Oggi pubblichiamo questa “rasserenante” interessante riflessione di Maria Irene Cimmino.
Mi sono spesso chiesta che faccia abbia lo scrittore del libro che sto leggendo, chi stia dietro a questo mare di parole che ho davanti.
E cosa lo abbia portato a scrivere: un incontro, un rimpianto, un evento, un sogno, un amore, un figlio mai avuto, un figlio che non avrebbe dovuto nascere, un dolore acuto e lancinante, una gioia improvvisa, inaspettata, un inganno, che hanno scatenato questa voglia, questa necessità irrinunciabile e incontenibile, una pulsione mai provata prima; è come svegliarsi nel cuore della notte per fare l’amore con chi ti dorme accanto, come un’arsura improvvisa che ti obbliga a cercare l’acqua e non ti disseti mai, è andare incontro ad un vento turbinoso che ti trascina con sé, dove non sai?
Perché lui o lei, con la scrittura, consegna proprio a me un pezzo della sua vita.
Nel momento in cui leggo un libro, si stabilisce un rapporto empatico con colui o colei che sta dall’altra parte.
Che scriva di narrativa, saggistica, appunti di viaggio, eventi catastrofici, di cibo, di vino… nelle pagine si resta intrappolati, resta ferma e cristallizzata una parte di lui o di lei, in continuo dinamismo dialettico: lo scrittore non gela le sue riflessioni sulla pagina, ma le fa rimbalzare sul lettore; le parole non scivolano via, ma sono sospese in un continuo andirivieni. E’ il lettore che deve ora farle proprie e tradurle in pensiero.
Da poche pagine quante cose emergono di colui che le ha scritte: spesso è più di una seduta dal terapeuta. Lo scrittore mi parla e io lo ascolto, nel suo rivelarsi agli altri.
La lettura non deve essere un passatempo, ma un esercizio, una scoperta costante e continua, una ricerca di emozioni, di idee, di confronti.
La lettura inoltre non è un rito collettivo: un quadro, lo si guarda assieme a molte altre persone nello stesso momento; ad un concerto assistiamo in tanti e condividiamo le stesse emozioni contemporaneamente.

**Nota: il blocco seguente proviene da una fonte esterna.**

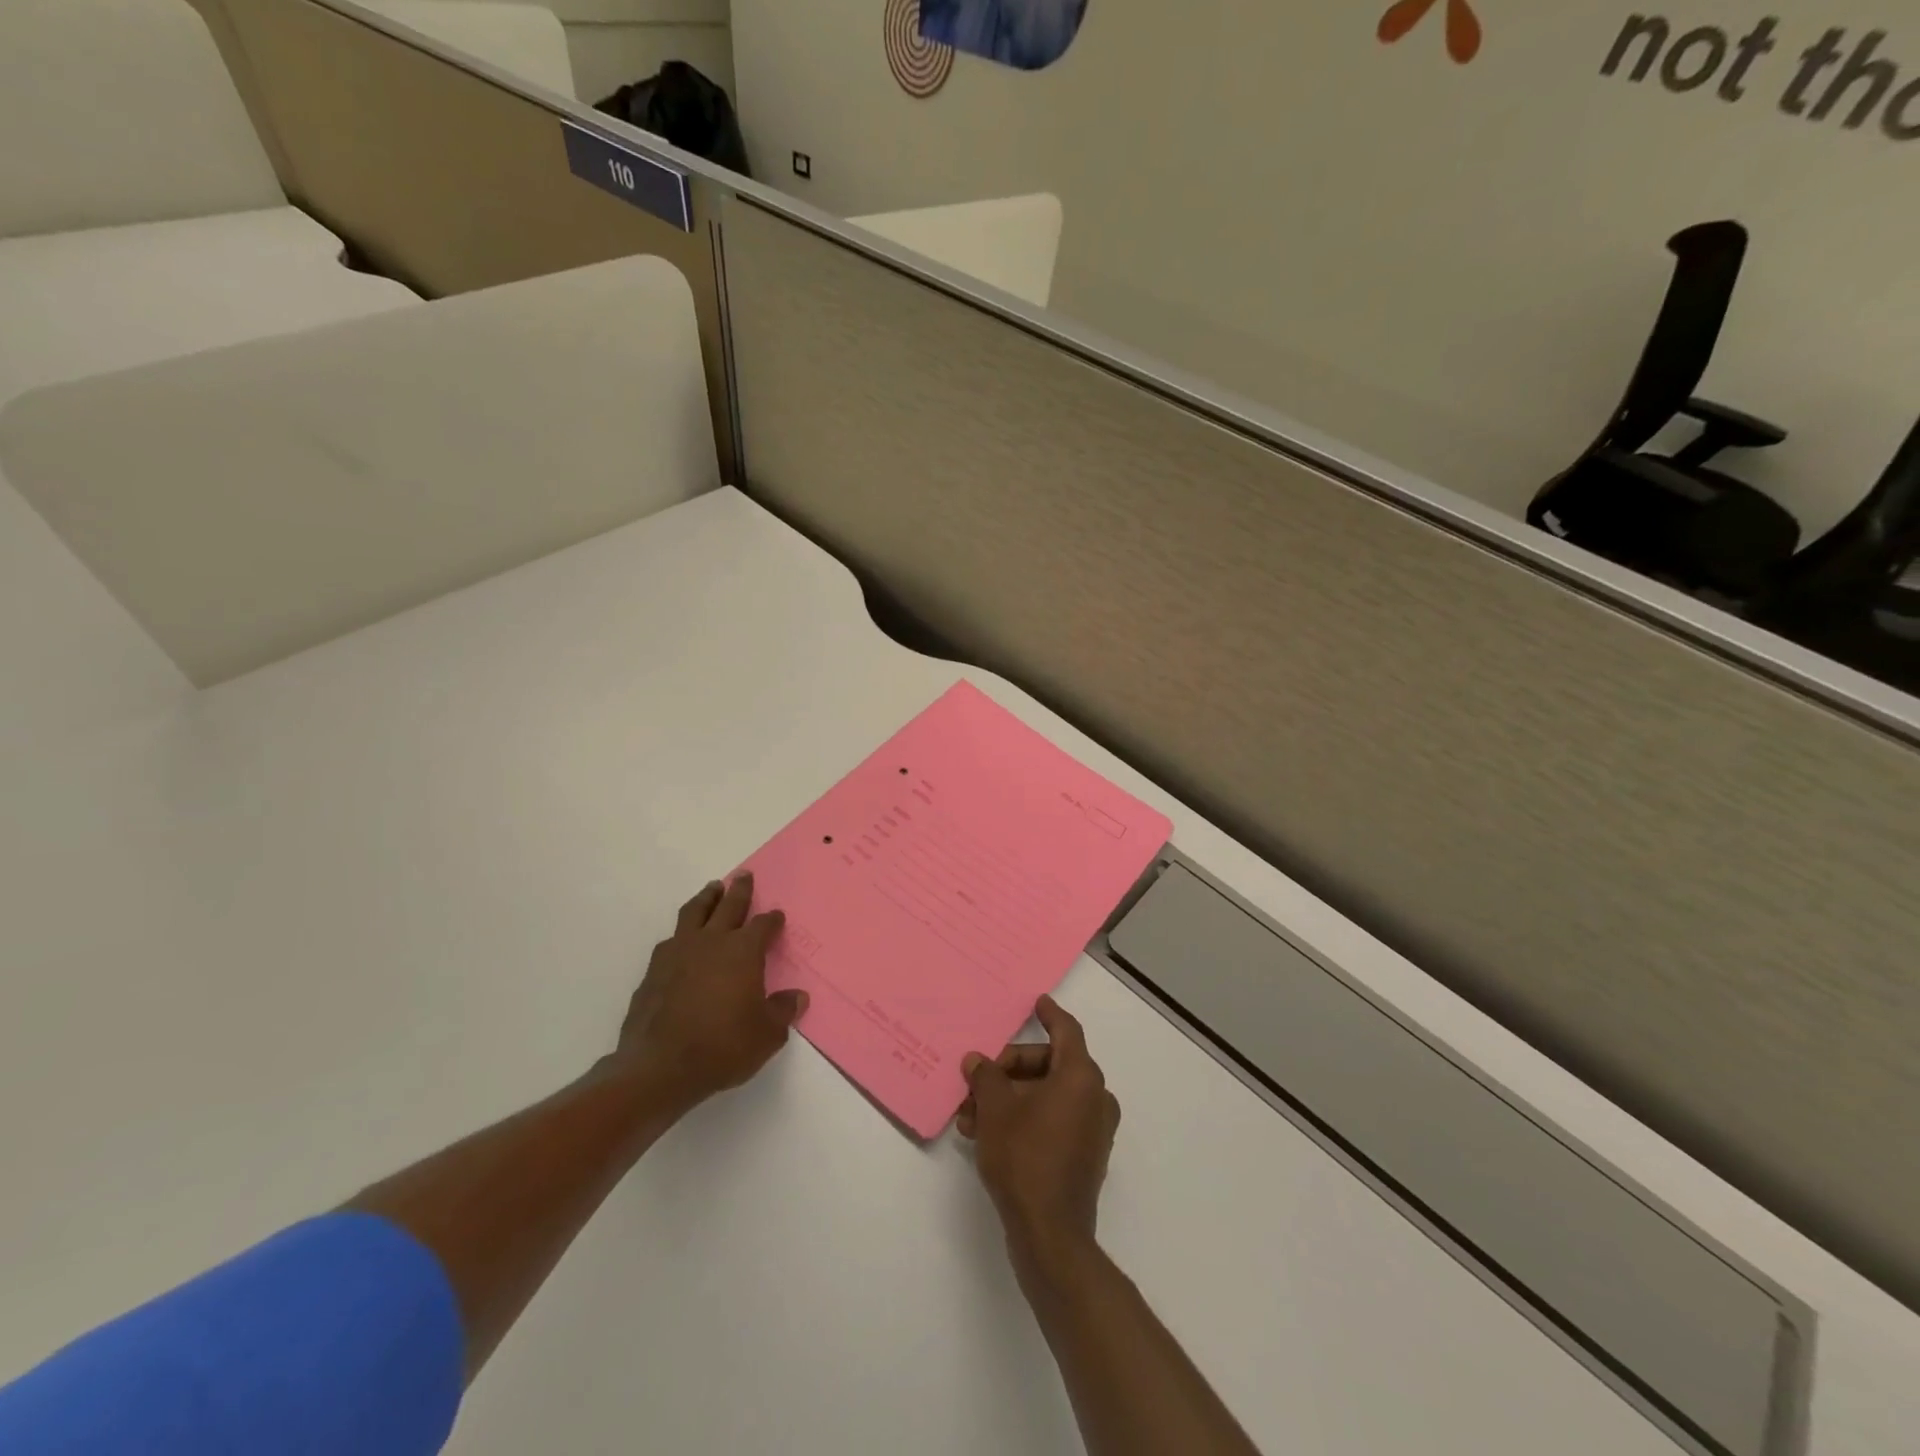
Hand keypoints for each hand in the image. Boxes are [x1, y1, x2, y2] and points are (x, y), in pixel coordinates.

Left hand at [613, 873, 807, 1110]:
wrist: (659, 1067)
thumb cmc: (723, 1047)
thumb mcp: (766, 1034)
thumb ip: (782, 1011)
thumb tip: (797, 997)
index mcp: (743, 951)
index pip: (762, 925)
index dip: (772, 920)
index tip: (776, 916)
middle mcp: (711, 942)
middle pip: (728, 906)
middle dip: (739, 890)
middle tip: (744, 876)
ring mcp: (678, 953)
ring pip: (694, 913)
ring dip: (706, 898)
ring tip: (712, 889)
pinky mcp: (653, 970)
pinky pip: (671, 940)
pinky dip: (681, 933)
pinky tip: (682, 941)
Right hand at [958, 996, 1120, 1266]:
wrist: (1050, 1235)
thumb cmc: (1024, 1158)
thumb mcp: (995, 1109)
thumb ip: (986, 1077)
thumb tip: (977, 1062)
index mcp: (1081, 1077)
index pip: (1066, 1030)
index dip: (1050, 1013)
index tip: (1037, 1002)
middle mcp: (1095, 1097)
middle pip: (1050, 1063)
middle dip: (1010, 1069)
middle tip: (978, 1079)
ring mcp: (1093, 1129)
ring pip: (1047, 1095)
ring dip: (1010, 1098)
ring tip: (970, 1114)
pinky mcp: (1084, 1156)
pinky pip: (1053, 1120)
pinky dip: (1024, 1118)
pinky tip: (987, 1134)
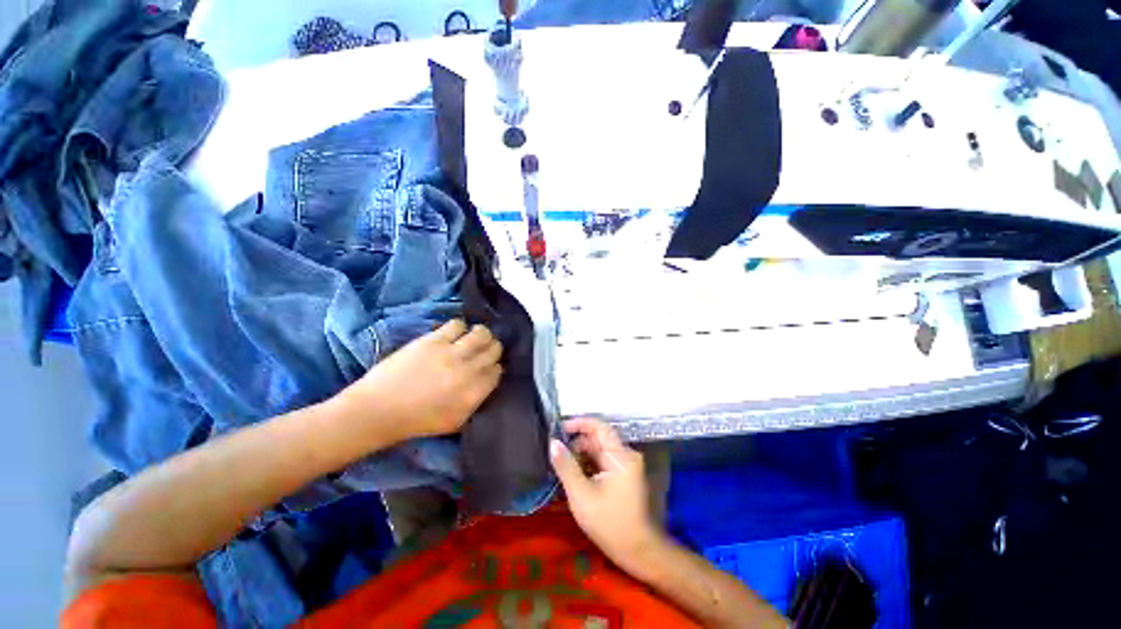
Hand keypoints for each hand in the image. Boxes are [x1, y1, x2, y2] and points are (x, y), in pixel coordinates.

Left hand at [338, 320, 502, 443]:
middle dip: (492, 349)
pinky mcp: (432, 341)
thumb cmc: (417, 421)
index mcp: (473, 395)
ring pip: (481, 333)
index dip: (494, 367)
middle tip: (483, 351)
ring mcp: (450, 354)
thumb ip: (477, 400)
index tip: (487, 367)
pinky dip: (459, 327)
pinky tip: (453, 335)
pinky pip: (457, 324)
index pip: (497, 371)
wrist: (378, 410)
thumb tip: (487, 380)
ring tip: (473, 338)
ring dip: (481, 335)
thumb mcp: (455, 421)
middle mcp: (467, 372)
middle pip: (494, 350)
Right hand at [550, 418, 664, 569]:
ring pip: (599, 451)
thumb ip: (566, 466)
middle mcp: (626, 455)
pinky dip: (588, 465)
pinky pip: (603, 462)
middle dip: (576, 443)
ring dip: (581, 455)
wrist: (638, 552)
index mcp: (620, 455)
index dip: (579, 423)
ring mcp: (626, 466)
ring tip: (561, 465)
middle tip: (556, 453)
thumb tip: (552, 443)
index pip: (599, 426)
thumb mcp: (581, 495)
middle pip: (598, 439)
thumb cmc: (610, 523)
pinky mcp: (624, 476)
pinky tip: (574, 475)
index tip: (559, 428)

Un libro invece lo si legge da soli, in silenzio o in mezzo al frastuono: in metropolitana, in autobus, mentre aspetti un treno, un aereo, in spiaggia. Ma si è pur sempre soli, io e lui, io e lei in una relazione quanto mai intima.
Ma anche la scrittura è un’attività artistica che si consuma in solitudine: come disse una scrittrice inglese per bambini, lo scrivere è l’unica fra le attività artistiche che per comunicare con gli altri ha bisogno della solitudine. Quasi un ossimoro.
Dopo aver letto un libro, lo lascio per giorni, settimane sul comodino o in giro per casa. Lo riprendo, lo tocco, lo apro, lo rileggo, a pezzi, a frasi, per intero. Fisso immagini, pensieri, riflessioni, facezie e loro diventano parte di me, per sempre.
Un libro non solo lascia qualcosa a me ma anche lui si prende qualcosa di me.
Dice Amos Oz nel suo più bel libro “Romanzo d’amore e di tenebra”: i libri non chiedono mai niente, sanno aspettare, sono pazienti. Dopo averli letti, li metti sullo scaffale della libreria e là stanno per anni, decenni. Poi un giorno ti ricordi di una frase, di una citazione, di un passo e riprendi il libro in mano, lo sfogli, magari alle 3 di notte. E lui prende vita, di nuovo e si rianima…
Poi c’è uno scaffale dove ripongo i libri mai finiti…e mi chiedo sempre perché.